Records excerpted from a collection
BEGIN
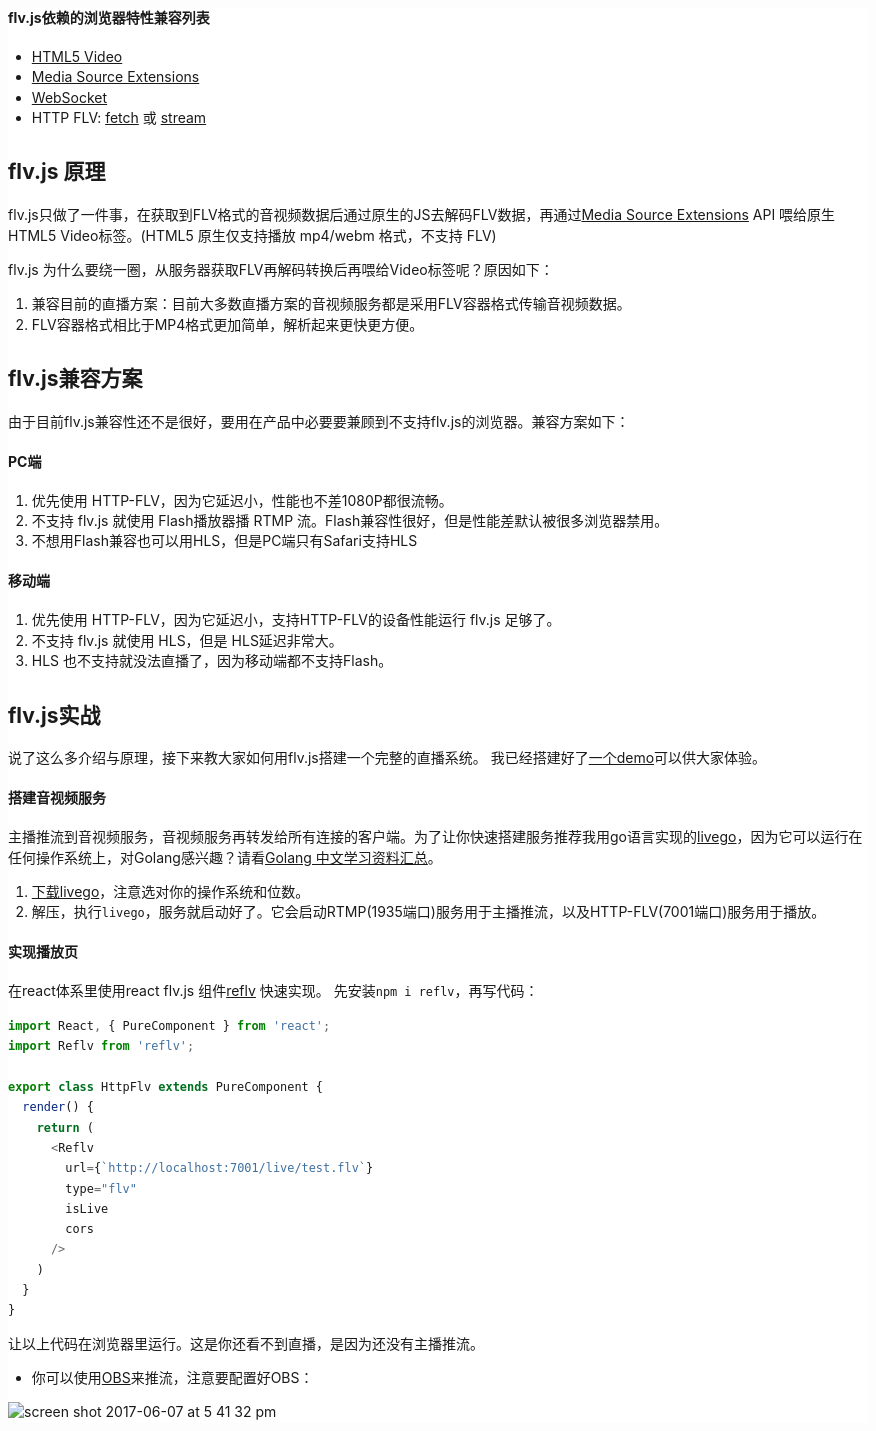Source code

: ####  flv.js依赖的浏览器特性兼容列表
- [HTML5 Video](http://caniuse.com/#feat=webm)
- [Media Source Extensions](http://caniuse.com/#feat=mediasource)
- [WebSocket](http://caniuse.com/#feat=websockets)
- HTTP FLV: [fetch](http://caniuse.com/#feat=fetch) 或 [stream](http://caniuse.com/#feat=http-live-streaming)
## flv.js 原理
flv.js只做了一件事，在获取到FLV格式的音视频数据后通过原生的JS去解码FLV数据，再通过[Media Source Extensions](https://w3c.github.io/media-source/) API 喂给原生HTML5 Video标签。(HTML5 原生仅支持播放 mp4/webm 格式，不支持 FLV)

flv.js 为什么要绕一圈，从服务器获取FLV再解码转换后再喂给Video标签呢？原因如下：
1. 兼容目前的直播方案：目前大多数直播方案的音视频服务都是采用FLV容器格式传输音视频数据。
2. FLV容器格式相比于MP4格式更加简单，解析起来更快更方便。

## flv.js兼容方案
由于目前flv.js兼容性还不是很好，要用在产品中必要要兼顾到不支持flv.js的浏览器。兼容方案如下：
#### PC端
1. 优先使用 HTTP-FLV，因为它延迟小，性能也不差1080P都很流畅。
2. 不支持 flv.js 就使用 Flash播放器播 RTMP 流。Flash兼容性很好，但是性能差默认被很多浏览器禁用。
3. 不想用Flash兼容也可以用HLS，但是PC端只有Safari支持HLS
#### 移动端
1. 优先使用 HTTP-FLV，因为它延迟小，支持HTTP-FLV的设备性能运行 flv.js 足够了。
2. 不支持 flv.js 就使用 HLS，但是 HLS延迟非常大。
3. HLS 也不支持就没法直播了，因为移动端都不支持Flash。

## flv.js实战
说了这么多介绍与原理，接下来教大家如何用flv.js搭建一个完整的直播系统。
我已经搭建好了[一个demo](http://rawgit.com/gwuhaolin/reflv/gh-pages/live.html)可以供大家体验。

#### 搭建音视频服务
主播推流到音视频服务，音视频服务再转发给所有连接的客户端。为了让你快速搭建服务推荐我用go语言实现的[livego](https://github.com/gwuhaolin/livego)，因为它可以运行在任何操作系统上，对Golang感兴趣？请看[Golang 中文学习资料汇总](http://go.wuhaolin.cn/)。
1. [下载livego](https://github.com/gwuhaolin/livego/releases)，注意选对你的操作系统和位数。
2. 解压，执行`livego`，服务就启动好了。它会启动RTMP(1935端口)服务用于主播推流，以及HTTP-FLV(7001端口)服务用于播放。
#### 实现播放页
在react体系里使用react flv.js 组件[reflv](https://github.com/gwuhaolin/reflv) 快速实现。
先安装`npm i reflv`，再写代码：
```js
import React, { PureComponent } from 'react';
import Reflv from 'reflv';

export class HttpFlv extends PureComponent {
  render() {
    return (
      <Reflv
        url={`http://localhost:7001/live/test.flv`}
        type="flv"
        isLive
        cors
      />
    )
  }
}
```
让以上代码在浏览器里运行。这是你还看不到直播，是因为还没有主播推流。
- 你可以使用[OBS](https://obsproject.com)来推流，注意要配置好OBS：
<img width="961" alt="screen shot 2017-06-07 at 5 41 32 pm" src="https://user-images.githubusercontent.com/5773264/26872300-9c1c5bb4-4ba8-11e7-98eb-98e6d6ba751f.png">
END
Each entry is to be output exactly, and no picture is to appear.

Source code

: ####  flv.js依赖的浏览器特性兼容列表
- [HTML5 Video](http://caniuse.com/#feat=webm)
- [Media Source Extensions](http://caniuse.com/#feat=mediasource)
- [WebSocket](http://caniuse.com/#feat=websockets)
- HTTP FLV: [fetch](http://caniuse.com/#feat=fetch) 或 [stream](http://caniuse.com/#feat=http-live-streaming)
## flv.js 原理
flv.js只做了一件事，在获取到FLV格式的音视频数据后通过原生的JS去解码FLV数据，再通过[Media Source Extensions](https://w3c.github.io/media-source/) API 喂给原生HTML5 Video标签。(HTML5 原生仅支持播放 mp4/webm 格式，不支持 FLV)

flv.js 为什么要绕一圈，从服务器获取FLV再解码转换后再喂给Video标签呢？原因如下：
1. 兼容目前的直播方案：目前大多数直播方案的音视频服务都是采用FLV容器格式传输音视频数据。
2. FLV容器格式相比于MP4格式更加简单，解析起来更快更方便。

## flv.js兼容方案
由于目前flv.js兼容性还不是很好，要用在产品中必要要兼顾到不支持flv.js的浏览器。兼容方案如下：
#### PC端
1. 优先使用 HTTP-FLV，因为它延迟小，性能也不差1080P都很流畅。
2. 不支持 flv.js 就使用 Flash播放器播 RTMP 流。Flash兼容性很好，但是性能差默认被很多浏览器禁用。
3. 不想用Flash兼容也可以用HLS，但是PC端只有Safari支持HLS
#### 移动端
1. 优先使用 HTTP-FLV，因为它延迟小，支持HTTP-FLV的设备性能运行 flv.js 足够了。
2. 不支持 flv.js 就使用 HLS，但是 HLS延迟非常大。
3. HLS 也不支持就没法直播了，因为移动端都不支持Flash。

## flv.js实战
说了这么多介绍与原理，接下来教大家如何用flv.js搭建一个完整的直播系统。
我已经搭建好了[一个demo](http://rawgit.com/gwuhaolin/reflv/gh-pages/live.html)可以供大家体验。

#### 搭建音视频服务
主播推流到音视频服务，音视频服务再转发给所有连接的客户端。为了让你快速搭建服务推荐我用go语言实现的[livego](https://github.com/gwuhaolin/livego)，因为它可以运行在任何操作系统上，对Golang感兴趣？请看[Golang 中文学习资料汇总](http://go.wuhaolin.cn/)。
1. [下载livego](https://github.com/gwuhaolin/livego/releases)，注意选对你的操作系统和位数。
2. 解压，执行`livego`，服务就启动好了。它会启动RTMP(1935端口)服务用于主播推流，以及HTTP-FLV(7001端口)服务用于播放。
#### 实现播放页
在react体系里使用react flv.js 组件[reflv](https://github.com/gwuhaolin/reflv) 快速实现。
先安装`npm i reflv`，再写代码：
```js
import React, { PureComponent } from 'react';
import Reflv from 'reflv';

export class HttpFlv extends PureComponent {
  render() {
    return (
      <Reflv
        url={`http://localhost:7001/live/test.flv`}
        type="flv"
        isLive
        cors
      />
    )
  }
}
```
让以上代码在浏览器里运行。这是你还看不到直播，是因为还没有主播推流。
- 你可以使用[OBS](https://obsproject.com)来推流，注意要配置好OBS：
<img width="961" alt="screen shot 2017-06-07 at 5 41 32 pm" src="https://user-images.githubusercontent.com/5773264/26872300-9c1c5bb4-4ba8-11e7-98eb-98e6d6ba751f.png">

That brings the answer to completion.